Entries Tagged 'Metrics' ↓

Make Better Decisions - Test Your Ideas

Until recently it cost thousands of dollars a month to subscribe to sophisticated testing services that would let you gather empirical data about proposed website design changes.

Now there’s Google’s Website Optimizer. This free, powerful, simple tool lets even the most analysis-phobic website owners test and evaluate proposed changes to their websites.

I attended a presentation at Google tonight (gotta love living in Fremont) by Tom Leung, the product manager for Website Optimizer. As always, I listened with an ear for tidbits useful to independent professionals and solopreneurs.

What Website Optimizer Does

Website Optimizer lets you test changes to your website. For example, say you want to change your newsletter sign-up box and you and your webmaster have different ideas about how it should look. Instead of discussing the change ad infinitum, just test it. With Website Optimizer, you add a little Javascript to your page and Google then shows half of your visitors one version and half the other version. Website Optimizer then measures which version results in more newsletter sign-ups. Simple as that.

Google uses this tool all the time to fine-tune their websites. If it’s good enough for Google, it’s good enough for you.

Google Website Optimizer for Independent Professionals

Website Optimizer lets you do simple A/B testing (like the newsletter sign-up example above), or you can do sophisticated multivariate testing on a bunch of webpage elements at once. I don’t recommend the latter for independent professionals since accurate multivariate testing requires more website traffic than our websites are likely to get.
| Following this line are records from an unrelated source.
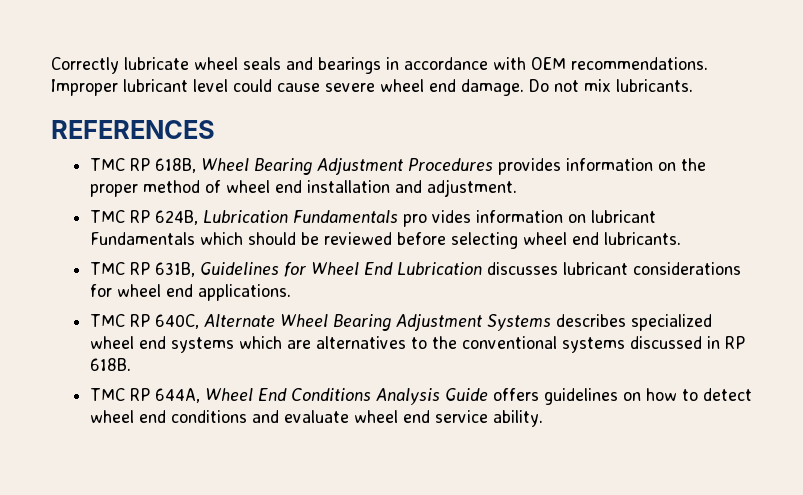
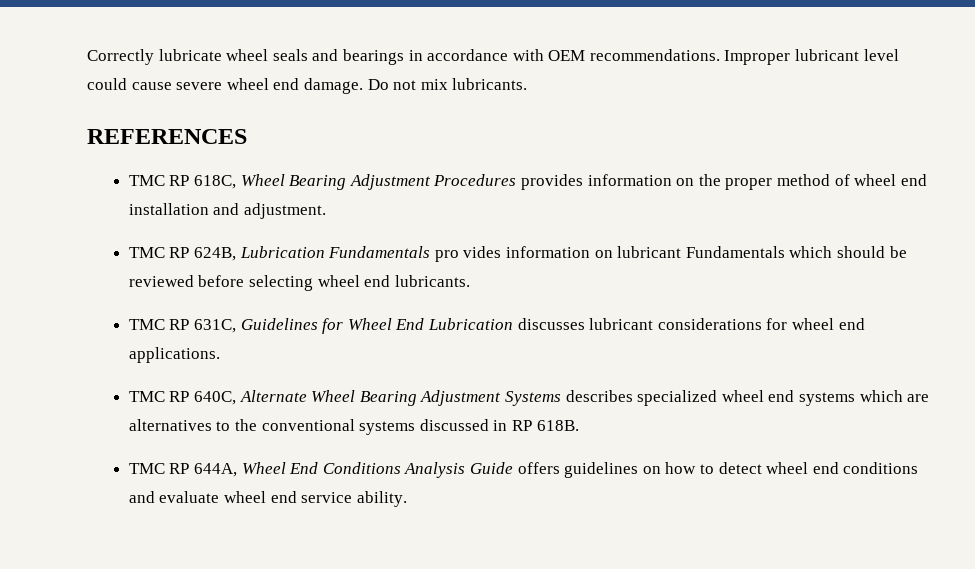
[154,158,196,173] 618B, -> [194,175,237,189] 618C,
[154,262,195,277] 631B, -> [194,319,237,333] 631C,

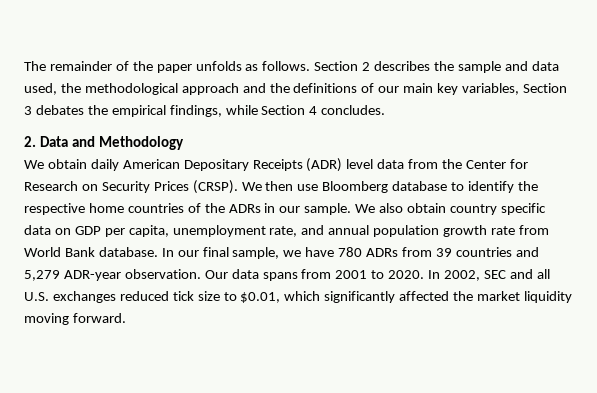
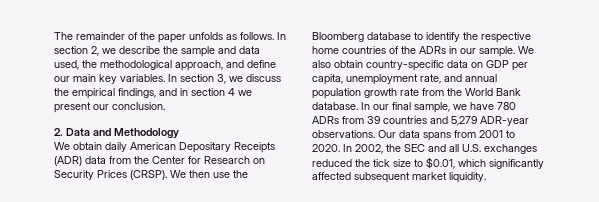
[314,61,431,71] Section 2 describes -> [277,32,286,40] [54,46,160,56] In section 2, we describe
[181,83,567,95] [24,105,386,117] approach and the definitions of our main key variables, Section 3 debates the empirical findings, while Section 4 concludes. -> [175,60,276,71] [54,74,281,84] [54,88,252,99] [54,102,165,113] approach, and define our main key variables. In section 3, we discuss the empirical findings, and in section 4 we present our conclusion.
[346,159,374,169] level -> (82, 161) none
(319, 187) none -> [233,170,248,178] the
[449,203,546,215] country specific -> [366,60,444,71] country-specific
(549, 230) none -> [447,88,462,96] the
[124,269,201,279] observation. -> [312,130,375,138] observations.
(481, 275) none -> [386,144,401,152] the
(169, 296) none -> [355,159,370,167] the
[453,291,572,303] [24,313,126,325] the market liquidity moving forward. -> [354,172,486,183] subsequent market liquidity.

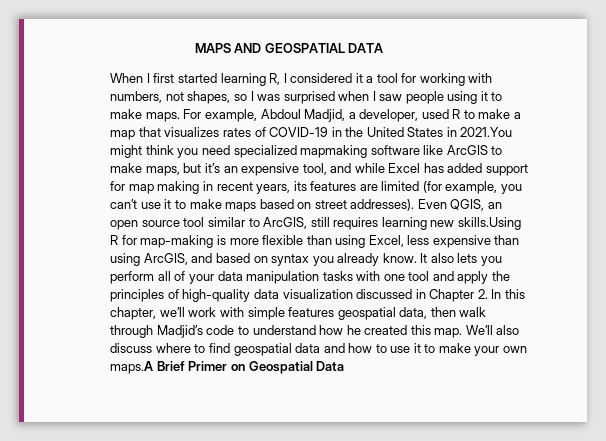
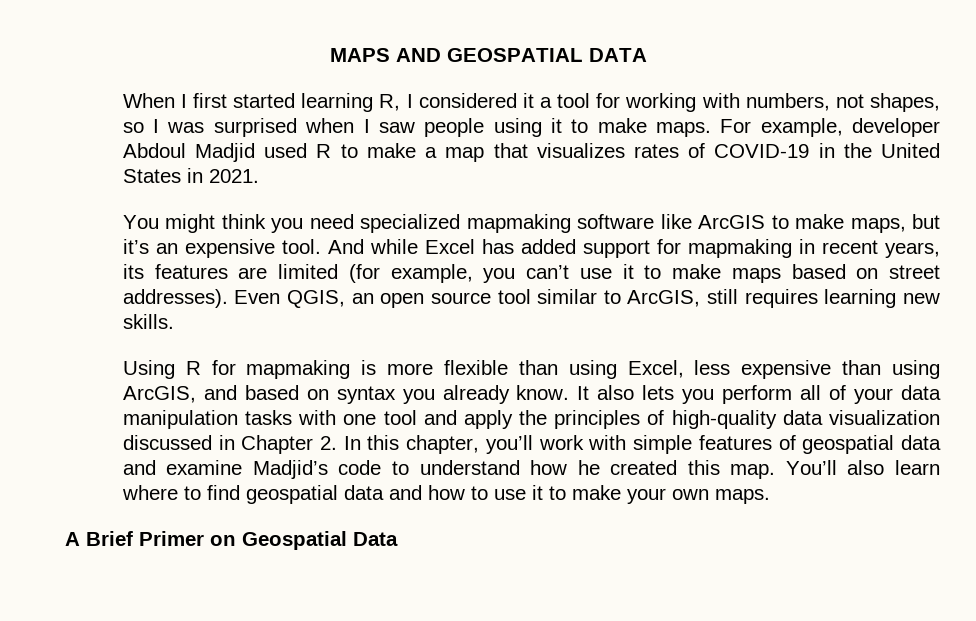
[260,109,419,122] Abdoul Madjid, a developer, -> [852,118,941,137] [122,143,256,162] developer Abdoul Madjid
[460,127,513,137] 2021.You -> [208,169,259,183] [122,215,159,229] 2021. // You
[302,163,352,175] tool, and -> [281,239,364,254] tool. And
[128,181,200,194] map making -> [687,239,792,258] mapmaking
[457,217,521,230] skills.Using -> [122,314,174,329] [122,360,175,379] skills. // Using
[140,235,214,248] map-making -> [246,360,351,379] mapmaking
[159,307,185,317] we’ll -> [485,435,533,454] you’ll
[337,307,487,320] [110,325,154,338] geospatial data, then walk through -> [778,435,941,454] [122,460,243,475] of geospatial data and examine
[465,325,520,335] [110,343,153,353] We’ll also discuss -> [785,460,941,475] You’ll also learn
[110,361,154,374] maps.A -> [714,489,770,504] [64,532,80,546] maps. // A

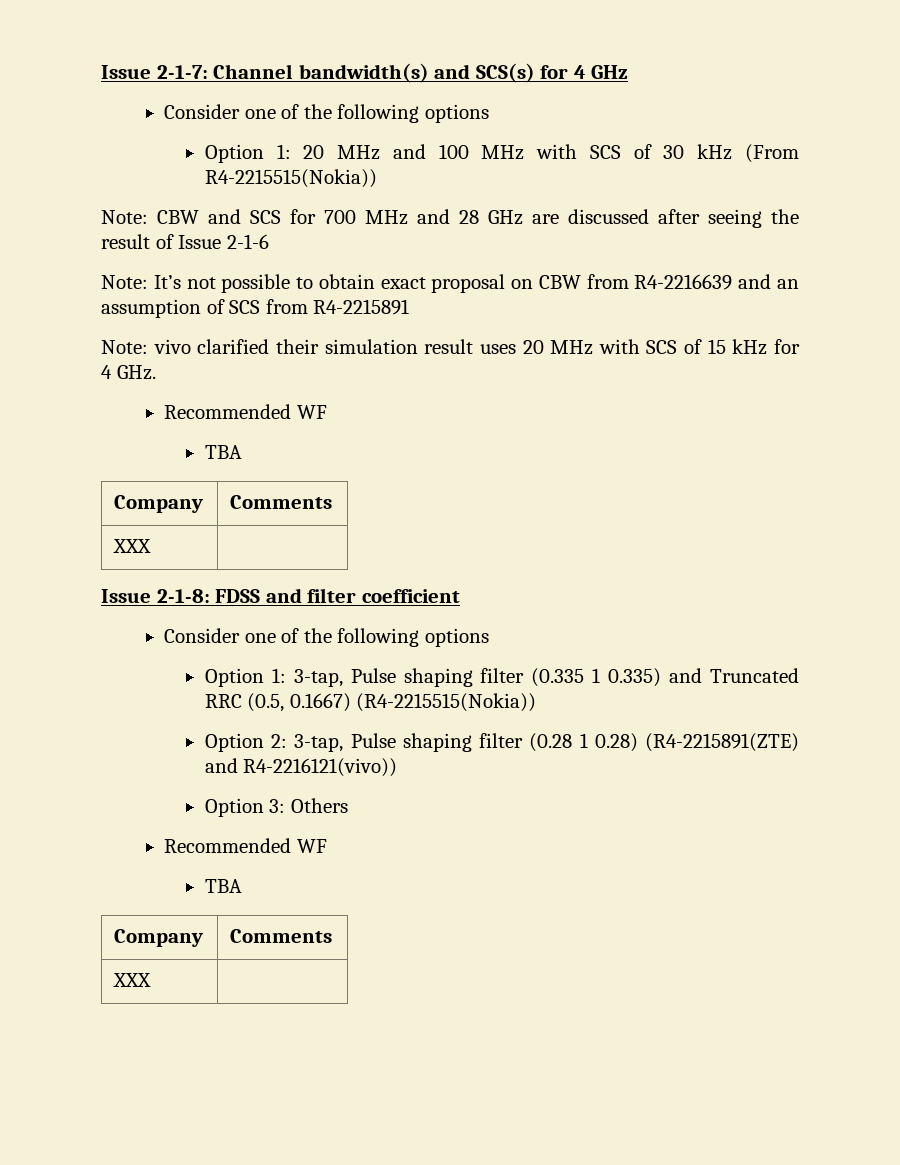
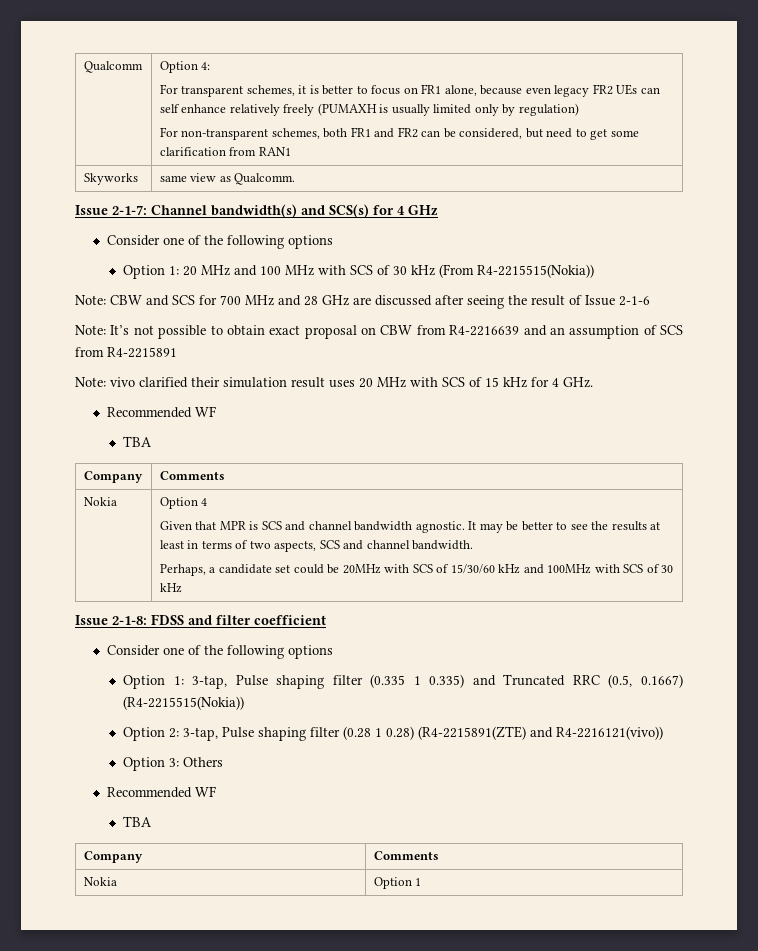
(101, 72) none -> [83,61,143,73] [159,61,211,73] [159,84,660,97] [159,103,579,116] [159,127,639,140] [159,147,291,156] [83,173,138,185] [159,173,296,185] Qualcomm | Option 4: // For transparent schemes, it is better to focus on FR1 alone, because even legacy FR2 UEs can self enhance relatively freely (PUMAXH is usually limited only by regulation) // For non-transparent schemes, both FR1 and FR2 can be considered, but need to get some clarification from RAN1 // Skyworks | same view as Qualcomm. //
[113,539,152,553] XXX | -> [83,497,117,506] [159,497,208,509] [159,521,661,533] [159,540,474,552] [159,564,674,576] [159,583,182,593] Nokia | Option 4 // Given that MPR is SCS and channel bandwidth agnostic. It may be better to see the results at least in terms of two aspects, SCS and channel bandwidth. // Perhaps, a candidate set could be 20MHz with SCS of 15/30/60 kHz and 100MHz with SCS of 30 kHz
[113,973,152,987] XXX | -> [83,877,117,886] [373,877,422,889] Nokia | Option 1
Tom offered a couple of rules of thumb for testing. You need at least 100 “conversions” (website visitors taking the action you want) in order to have your test be statistically valid. He also said that for small sites, you want to make sure you have at least 500 page views a month before you even think about doing any testing.

Some Lessons Learned

Tom and his crew have been working with this tool for a few years now and identified a few take-home points:

  • Website testing is a continuous process. You’re never really finished. There’s always something else you could/should be testing.
  • You need compelling content, enough website traffic, and the discipline to make tough decisions about what is worth testing and what isn’t.
  • Keep your testing simple. This is particularly important for small, low-budget sites.
  • Finally, and most importantly, realize that this is an arms race. Whoever has the best-converting website will be able to pay more for leads acquisition from AdWords and similar programs. This excellent article, Google Website Optimizer 101, shows how to leverage your gains from your improved conversion rate.

On a personal note, I’ve got to say that I love this tool. I’ve been trying for years to genuinely divorce myself from attachment to my crackpot idea du jour, and this is just the ticket for that.